- **PROBLEM DETAILS**:
Could you set down every entry exactly as it stands, without the images?

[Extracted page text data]
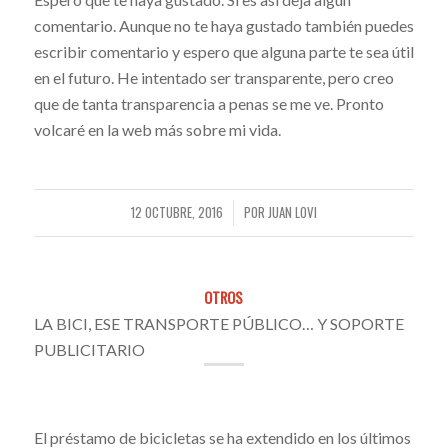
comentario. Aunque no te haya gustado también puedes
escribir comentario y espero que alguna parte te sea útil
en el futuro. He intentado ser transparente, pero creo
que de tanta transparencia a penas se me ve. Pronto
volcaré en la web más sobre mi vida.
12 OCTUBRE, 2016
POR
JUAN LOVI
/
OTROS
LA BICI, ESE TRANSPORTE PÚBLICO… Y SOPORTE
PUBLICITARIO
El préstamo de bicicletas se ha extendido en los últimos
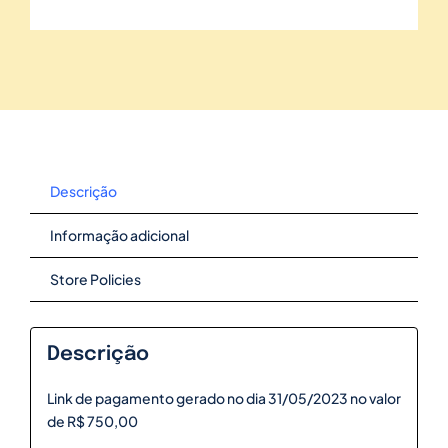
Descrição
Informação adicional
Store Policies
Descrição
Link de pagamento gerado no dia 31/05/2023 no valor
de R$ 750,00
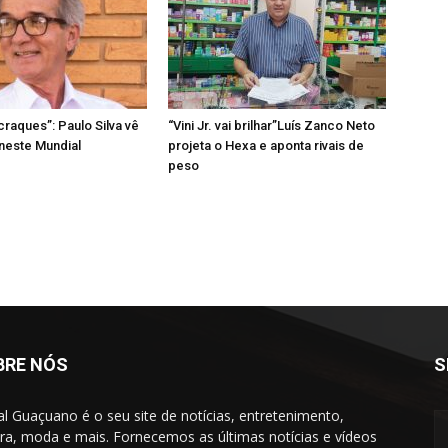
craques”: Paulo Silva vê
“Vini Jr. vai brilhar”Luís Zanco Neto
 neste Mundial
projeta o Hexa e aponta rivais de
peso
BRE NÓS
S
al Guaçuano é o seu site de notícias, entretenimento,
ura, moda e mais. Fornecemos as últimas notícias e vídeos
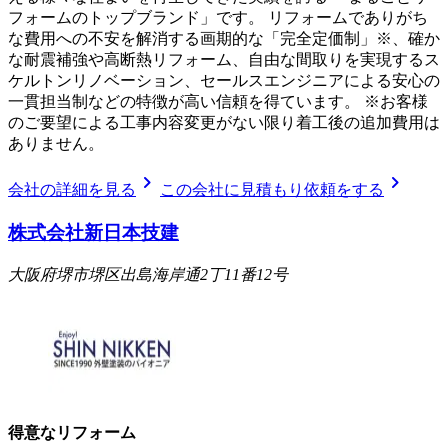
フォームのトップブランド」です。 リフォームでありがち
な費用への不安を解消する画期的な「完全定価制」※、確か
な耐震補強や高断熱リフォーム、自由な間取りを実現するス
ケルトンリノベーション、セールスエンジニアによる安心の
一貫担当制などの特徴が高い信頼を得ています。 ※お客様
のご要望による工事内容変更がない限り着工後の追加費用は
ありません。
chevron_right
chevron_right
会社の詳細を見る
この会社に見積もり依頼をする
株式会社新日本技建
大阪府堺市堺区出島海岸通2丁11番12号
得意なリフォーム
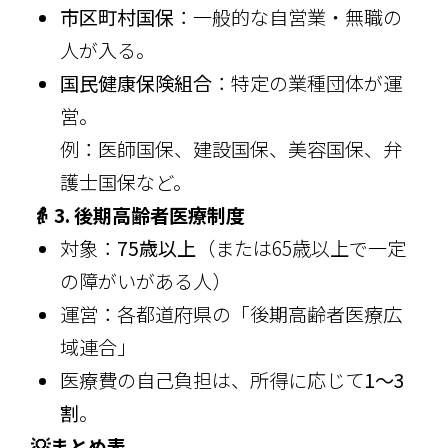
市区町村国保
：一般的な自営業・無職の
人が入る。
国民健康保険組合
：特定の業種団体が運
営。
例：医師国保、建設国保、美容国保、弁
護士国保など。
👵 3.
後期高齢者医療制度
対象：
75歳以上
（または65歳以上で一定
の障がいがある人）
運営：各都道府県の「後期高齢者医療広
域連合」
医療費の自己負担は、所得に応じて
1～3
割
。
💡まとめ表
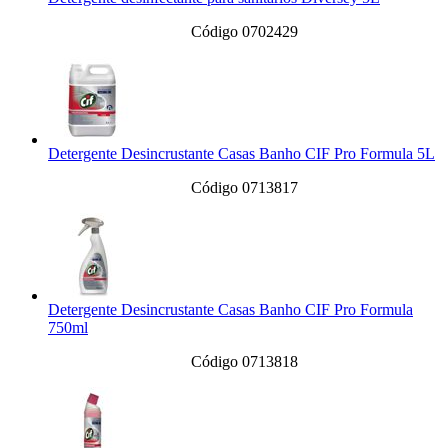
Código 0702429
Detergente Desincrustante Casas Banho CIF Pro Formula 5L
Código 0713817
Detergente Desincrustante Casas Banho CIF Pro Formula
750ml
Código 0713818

- **ANSWER TO THE EXERCISE**:
comentario. Aunque no te haya gustado también puedes
escribir comentario y espero que alguna parte te sea útil
en el futuro. He intentado ser transparente, pero creo
que de tanta transparencia a penas se me ve. Pronto
volcaré en la web más sobre mi vida.
12 OCTUBRE, 2016
POR
JUAN LOVI
/
OTROS
LA BICI, ESE TRANSPORTE PÚBLICO… Y SOPORTE
PUBLICITARIO
El préstamo de bicicletas se ha extendido en los últimos
Descrição
Informação adicional
Store Policies
Descrição
Link de pagamento gerado no dia 31/05/2023 no valor
de R$ 750,00
craques”: Paulo Silva vê
“Vini Jr. vai brilhar”Luís Zanco Neto
 neste Mundial
projeta o Hexa e aponta rivais de
peso
BRE NÓS
S
al Guaçuano é o seu site de notícias, entretenimento,
ura, moda e mais. Fornecemos as últimas notícias e vídeos
フォームのトップブランド」です。 リフォームでありがち
な費用への不安を解消する画期的な「完全定価制」※、確か
な耐震補強や高断熱リフォーム、自由な間取りを実現するス
ケルトンリノベーション、セールスエンジニアによる安心の
一貫担当制などの特徴が高い信頼を得ています。 ※お客様
のご要望による工事内容変更がない限り着工後の追加費用は
ありません。
chevron_right
chevron_right
会社の詳細を見る
この会社に見積もり依頼をする
株式会社新日本技建
大阪府堺市堺区出島海岸通2丁11番12号
得意なリフォーム
市区町村国保
：一般的な自営業・無職の
人が入る。
国民健康保険組合
：特定の業種団体が運
営。
例：医師国保、建設国保、美容国保、弁
護士国保など。
👵 3.
後期高齢者医療制度
対象：
75歳以上
（または65歳以上で一定
の障がいがある人）
運営：各都道府県の「後期高齢者医療広
域連合」
医療費の自己負担は、所得に応じて
1～3
割
。
💡まとめ表
Código 0702429
Detergente Desincrustante Casas Banho CIF Pro Formula 5L
Código 0713817
Detergente Desincrustante Casas Banho CIF Pro Formula
750ml
Código 0713818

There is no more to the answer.